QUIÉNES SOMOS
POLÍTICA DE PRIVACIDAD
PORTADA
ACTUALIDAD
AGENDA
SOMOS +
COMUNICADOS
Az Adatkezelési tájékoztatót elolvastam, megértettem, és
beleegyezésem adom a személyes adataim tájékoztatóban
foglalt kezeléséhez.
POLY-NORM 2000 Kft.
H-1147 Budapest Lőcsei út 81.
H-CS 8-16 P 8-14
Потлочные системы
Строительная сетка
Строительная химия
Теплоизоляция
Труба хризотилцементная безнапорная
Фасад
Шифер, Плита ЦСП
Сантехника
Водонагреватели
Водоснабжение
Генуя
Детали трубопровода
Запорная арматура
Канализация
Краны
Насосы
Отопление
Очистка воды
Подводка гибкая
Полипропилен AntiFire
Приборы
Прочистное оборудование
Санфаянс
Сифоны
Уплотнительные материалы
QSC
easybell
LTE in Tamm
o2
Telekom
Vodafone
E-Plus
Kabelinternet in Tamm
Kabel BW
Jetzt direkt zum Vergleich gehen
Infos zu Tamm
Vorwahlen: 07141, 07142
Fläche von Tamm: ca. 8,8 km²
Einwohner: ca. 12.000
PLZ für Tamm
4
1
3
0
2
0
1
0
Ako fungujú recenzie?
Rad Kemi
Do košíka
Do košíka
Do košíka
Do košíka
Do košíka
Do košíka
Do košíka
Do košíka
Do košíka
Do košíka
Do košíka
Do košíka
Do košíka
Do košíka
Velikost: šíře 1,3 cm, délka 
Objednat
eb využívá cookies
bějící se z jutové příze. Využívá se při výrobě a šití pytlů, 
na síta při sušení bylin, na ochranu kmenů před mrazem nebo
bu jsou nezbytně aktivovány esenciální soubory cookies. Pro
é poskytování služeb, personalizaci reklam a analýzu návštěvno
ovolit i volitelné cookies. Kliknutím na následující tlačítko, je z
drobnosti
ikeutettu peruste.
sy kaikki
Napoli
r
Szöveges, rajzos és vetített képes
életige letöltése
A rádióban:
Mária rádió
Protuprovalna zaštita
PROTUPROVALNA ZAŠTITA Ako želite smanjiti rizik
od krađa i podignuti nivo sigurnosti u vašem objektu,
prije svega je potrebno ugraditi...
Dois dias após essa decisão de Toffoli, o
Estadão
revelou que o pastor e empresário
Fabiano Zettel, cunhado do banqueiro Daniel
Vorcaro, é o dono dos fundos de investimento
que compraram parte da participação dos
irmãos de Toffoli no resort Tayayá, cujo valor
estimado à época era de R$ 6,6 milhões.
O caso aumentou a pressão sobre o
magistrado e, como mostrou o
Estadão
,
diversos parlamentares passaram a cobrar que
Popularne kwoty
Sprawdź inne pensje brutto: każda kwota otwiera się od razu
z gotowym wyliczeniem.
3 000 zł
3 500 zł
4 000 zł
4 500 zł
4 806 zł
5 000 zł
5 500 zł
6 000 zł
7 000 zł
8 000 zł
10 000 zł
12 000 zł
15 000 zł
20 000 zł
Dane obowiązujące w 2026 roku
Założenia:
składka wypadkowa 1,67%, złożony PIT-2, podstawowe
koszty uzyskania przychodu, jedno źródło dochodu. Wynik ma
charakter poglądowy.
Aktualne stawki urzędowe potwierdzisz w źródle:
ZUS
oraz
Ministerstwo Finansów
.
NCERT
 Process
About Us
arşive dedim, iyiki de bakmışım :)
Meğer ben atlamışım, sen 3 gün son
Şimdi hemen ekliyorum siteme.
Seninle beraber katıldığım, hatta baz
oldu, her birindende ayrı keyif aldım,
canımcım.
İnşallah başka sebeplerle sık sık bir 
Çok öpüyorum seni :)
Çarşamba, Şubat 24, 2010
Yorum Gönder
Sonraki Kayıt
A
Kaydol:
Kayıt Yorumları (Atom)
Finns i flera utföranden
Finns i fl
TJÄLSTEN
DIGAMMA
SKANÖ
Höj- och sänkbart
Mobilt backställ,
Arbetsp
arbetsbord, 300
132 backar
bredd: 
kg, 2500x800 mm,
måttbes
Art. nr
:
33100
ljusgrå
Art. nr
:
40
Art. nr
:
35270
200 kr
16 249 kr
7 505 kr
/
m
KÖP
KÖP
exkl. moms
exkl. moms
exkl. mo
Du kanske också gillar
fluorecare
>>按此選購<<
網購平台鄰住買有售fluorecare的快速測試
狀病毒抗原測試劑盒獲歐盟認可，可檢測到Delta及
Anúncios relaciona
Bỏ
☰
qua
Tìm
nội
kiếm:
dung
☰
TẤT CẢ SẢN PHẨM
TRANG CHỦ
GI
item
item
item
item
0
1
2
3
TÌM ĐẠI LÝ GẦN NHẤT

+--

• **Task requirements**
Repeat the records word for word, starting at the very beginning and ending with the line that contains "irmãos de Toffoli", including that line.

• **Response to this task**
QUIÉNES SOMOS
POLÍTICA DE PRIVACIDAD
PORTADA
ACTUALIDAD
AGENDA
SOMOS +
COMUNICADOS
Az Adatkezelési tájékoztatót elolvastam, megértettem, és
beleegyezésem adom a személyes adataim tájékoztatóban
foglalt kezeléséhez.
POLY-NORM 2000 Kft.
H-1147 Budapest Lőcsei út 81.
H-CS 8-16 P 8-14
Потлочные системы
Строительная сетка
Строительная химия
Теплоизоляция
Труба хризотилцементная безнапорная
Фасад
Шифер, Плита ЦСП
Сантехника
Водонагреватели
Водоснабжение
Генуя
Детали трубопровода
Запорная арматура
Канализация
Краны
Насосы
Отопление
Очистка воды
Подводка гибкая
Полипропилен AntiFire
Приборы
Прочистное оборудование
Санфаянс
Сифоны
Уплотнительные материалы
QSC
easybell
LTE in Tamm
o2
Telekom
Vodafone
E-Plus
Kabelinternet in Tamm
Kabel BW
Jetzt direkt zum Vergleich gehen
Infos zu Tamm
Vorwahlen: 07141, 07142
Fläche von Tamm: ca. 8,8 km²
Einwohner: ca. 12.000
PLZ für Tamm
4
1
3
0
2
0
1
0
Ako fungujú recenzie?
Rad Kemi
Do košíka
Do košíka
Do košíka
Do košíka
Do košíka
Do košíka
Do košíka
Do košíka
Do košíka
Do košíka
Do košíka
Do košíka
Do košíka
Do košíka
Velikost: šíře 1,3 cm, délka 
Objednat
eb využívá cookies
bějící se z jutové příze. Využívá se při výrobě a šití pytlů, 
na síta při sušení bylin, na ochranu kmenů před mrazem nebo
bu jsou nezbytně aktivovány esenciální soubory cookies. Pro
é poskytování služeb, personalizaci reklam a analýzu návštěvno
ovolit i volitelné cookies. Kliknutím na následující tlačítko, je z
drobnosti
ikeutettu peruste.
sy kaikki
Napoli
r
Szöveges, rajzos és vetített képes
életige letöltése
A rádióban:
Mária rádió
Protuprovalna zaštita
PROTUPROVALNA ZAŠTITA Ako želite smanjiti rizik
od krađa i podignuti nivo sigurnosti u vašem objektu,
prije svega je potrebno ugraditi...
Dois dias após essa decisão de Toffoli, o
Estadão
revelou que o pastor e empresário
Fabiano Zettel, cunhado do banqueiro Daniel
Vorcaro, é o dono dos fundos de investimento
que compraram parte da participação dos
irmãos de Toffoli no resort Tayayá, cujo valor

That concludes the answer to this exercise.